History

The History of the Arkansas Writers MFA Program

The Arkansas Writers MFA Program is one of only a handful of programs in the United States that is located in an independent Department of Writing in a College of Fine Arts and Communication focused heavily on the arts.

In 1996 the administration at UCA decided to make Writing a separate program from the English Department in order to concentrate on first year writing, writing across the curriculum, technical and creative writing.  Dr. David Harvey was brought in the start the program and begin hiring faculty.  Two years later the program became a department and not long after that, an undergraduate writing major was established.

Growing interest in the undergraduate creative writing courses in the department led to the creation of an undergraduate major in creative writing in 2009, under the guidance of new chair Dr.
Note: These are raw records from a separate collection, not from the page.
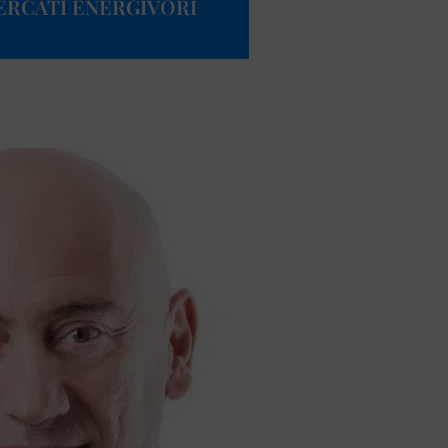
MERCATI ENERGIVORI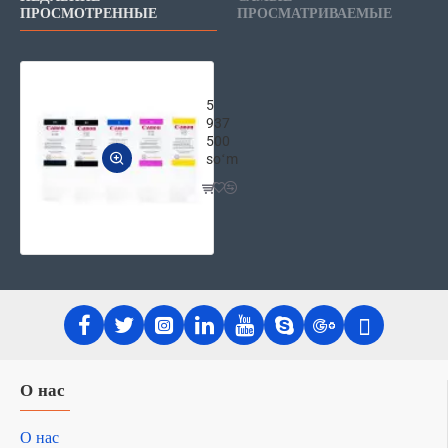
ПРОСМОТРЕННЫЕ
ПРОСМАТРИВАЕМЫЕ
Canon PF-06 для Canon TM-200/30
5
937
500
soʻm
О нас
О нас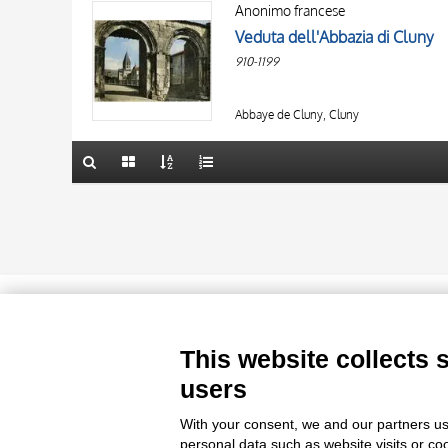
AUTHOR
Anonimo francese
AUTHOR
20 RESULTS
Veduta dell'Abbazia di Cluny
OBJECT
OBJECT
910-1199
LOCATION
LOCATION
10 RESULTS
DATE
DATE
20 RESULTS
Abbaye de Cluny, Cluny
Le immagini e le foto presenti in questo sito sono soggette alle norme 
delle istituzioni che ne sono prop
This website collects 
users
With your consent, we and our partners us
personal data such as website visits or co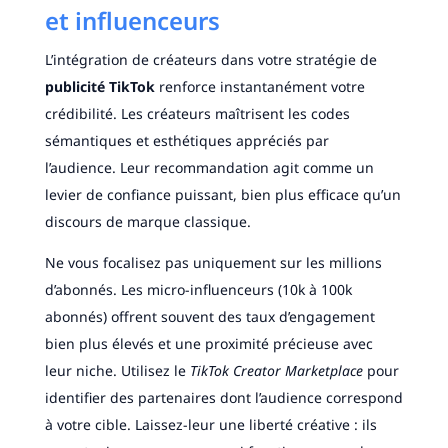
et influenceurs
L’intégration de créateurs dans votre stratégie de
publicité TikTok
renforce instantanément votre
crédibilité. Les créateurs maîtrisent les codes
sémantiques et esthétiques appréciés par
l’audience. Leur recommandation agit comme un
levier de confiance puissant, bien plus efficace qu’un
discours de marque classique.
Ne vous focalisez pas uniquement sur les millions
d’abonnés. Les micro-influenceurs (10k à 100k
abonnés) offrent souvent des taux d’engagement
bien plus élevés et une proximité précieuse avec
leur niche. Utilisez le
TikTok Creator Marketplace
pour
identifier des partenaires dont l’audience correspond
à votre cible. Laissez-leur une liberté créative : ils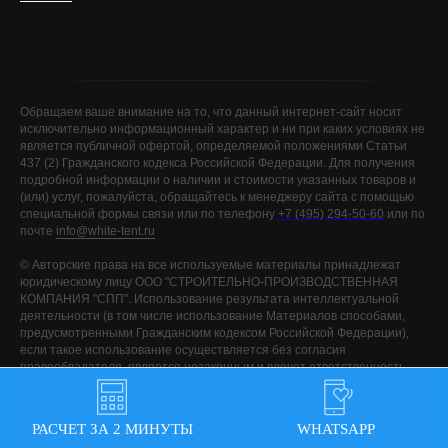
Обращаем ваше внимание на то, что данный интернет-сайт носит
исключительно информационный характер и ни при каких условиях не
является публичной офертой, определяемой положениями Статьи
437 (2) Гражданского кодекса Российской Федерации. Для получения
подробной информации о наличии и стоимости указанных товаров и
(или) услуг, пожалуйста, обращайтесь к менеджеру сайта с помощью
специальной формы связи или по телефону
+7 (495) 294-50-60
или по
почте
info@white-tent.ru
©️ Авторские права на все используемые материалы принадлежат
юридическому лицу ООО "СТРОИТЕЛЬНО-ПРОИЗВОДСТВЕННАЯ
КОМПАНИЯ "СПП". Использование результата интеллектуальной
деятельности (в том числе использование Материалов способами,
предусмотренными Гражданским кодексом Российской Федерации),
если такое использование осуществляется без согласия
правообладателя, является незаконным и влечет ответственность,
установленную Гражданским кодексом Российской Федерации и
другими законами, за исключением случаев предусмотренных
Гражданским кодексом Российской Федерации.
РАСЧЕТ ЗА 2 МИНУТЫ
WHATSAPP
Scott Payne.  The University of Central Arkansas currently offers more undergraduate creative writing courses than any university in the state.  With this solid foundation, as well as with the arrival two national literary magazines, the Oxford American,  and the Exquisite Corpse, which later became the Toad Suck Review, and an established,  award-winning undergraduate literary magazine, the Vortex, the time seemed right to for the program to marshal its resources further towards an MFA program dedicated to preparing the next generation of creative writers.

The Arkansas Writers MFA Program is the product of years of careful planning and thought and the evolution of a group of teachers and administrators whose sole professional concerns are the writing arts.  Fifteen years after the formation of the independent department of writing, the first class of students in the MFA will be poised to reap the fruits of those early labors in the Fall of 2012.